On September 11, 2001, I had actually woken up early (for me, at that time, pre-Phoebe). I had gotten up at 8 am so I could go with Sari to vote in the N.Y. primary election being held that day. (The election was later cancelled and rescheduled.) Then Sari went off on the subway to work at her job near Madison Square Park in Manhattan, where her train unknowingly passed under the World Trade Center right as the first plane hit the North Tower. By the time Sari made it to work, the second tower had also been hit. I called her at work to relay the news, and the South tower fell as we were talking, which cut us off.

Though I was able to reconnect with Sari a short time later, I spent much of the morning freaking out, watching the second tower fall from the roof of my building, and meeting up in Park Slope with my good buddy Dean Haspiel (aka man_size). It was all too stunning, surreal, and horrific to truly understand.

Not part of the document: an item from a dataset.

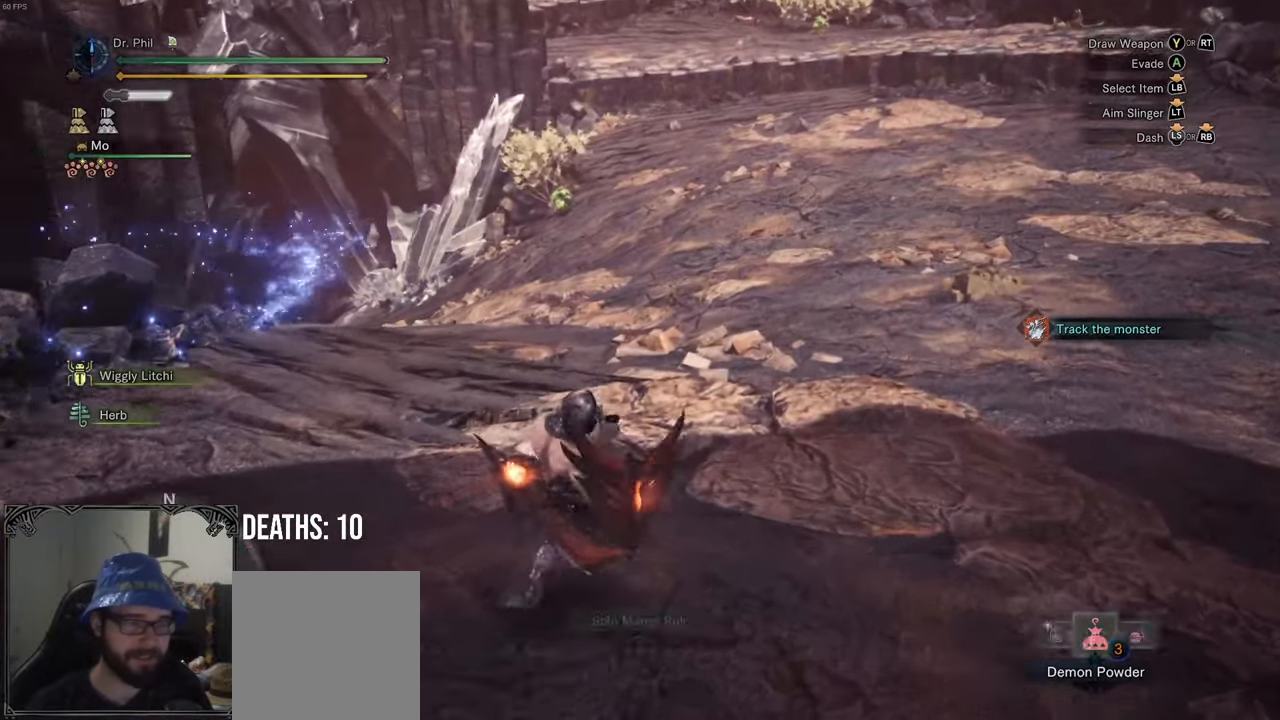
{"buttons": ["R1"], "left_stick": "up-right", "right_stick": "center", "events": [[150, "B", "down"], [233, "B", "up"], [417, "L1", "up"], [417, "L2", "up"]]}
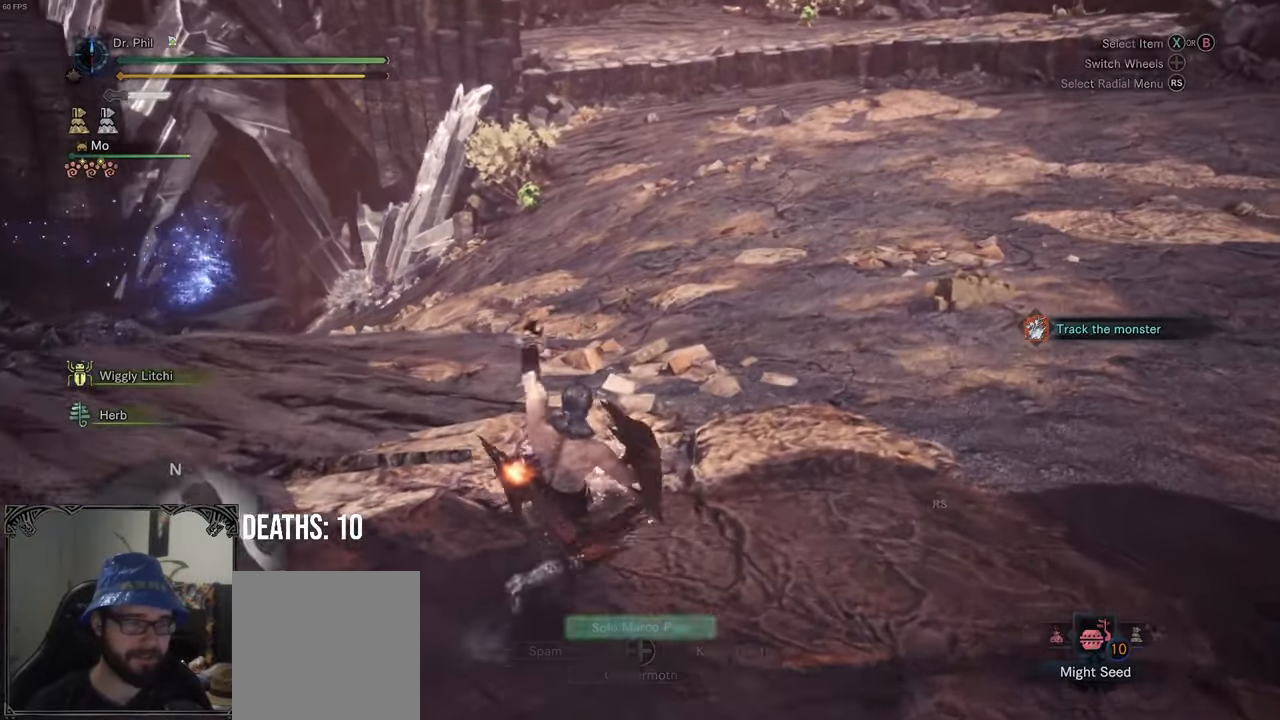
{"buttons": ["R1"], "left_stick": "up-right", "right_stick": "left", "events": [[350, "right_stick", "left"]]}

Sari left work shortly after the second tower fell and watched TV, and the smoking craters, from the balcony of her sister-in-law's house. She finally decided to walk home over the Manhattan Bridge, where I met her later in the afternoon.


I tell the rest of the story in my three-page comic "Song for September 11," which you can read on ACT-I-VATE. Shortly after 9/11, Alternative Comics publisher Jeff Mason suggested doing a benefit anthology for the Red Cross, and I was invited to contribute. I wrote and drew the piece in November 2001 and it was published in the anthology 9/11: Emergency Relief in January 2002. You can read a little background about the piece on Comic Book Resources. The Library of Congress asked me for the original art for "Song for September 11;" the pages are now in their archives in Washington, D.C.

In 2006, on the 5th anniversary of 9/11, I did another 9/11-related piece, the one-page "Post-Traumatic Skyscraper Anxiety," which you can also read on ACT-I-VATE. The piece was recently published in print in Cousin Corrinne's Reminder #3. There's a video of me reading the piece here.

In many ways the experience of 9/11 led me to volunteering for the Red Cross after Hurricane Katrina. Both catastrophes led me to make art. I muse on the connection in the paper, "Filtering Catastrophe Through Comics," which I wrote for a panel I was on earlier this year.

As I listen to the roll-call of names of those lost on September 11 at the World Trade Center, I devoutly hope to never witness such tragedy again.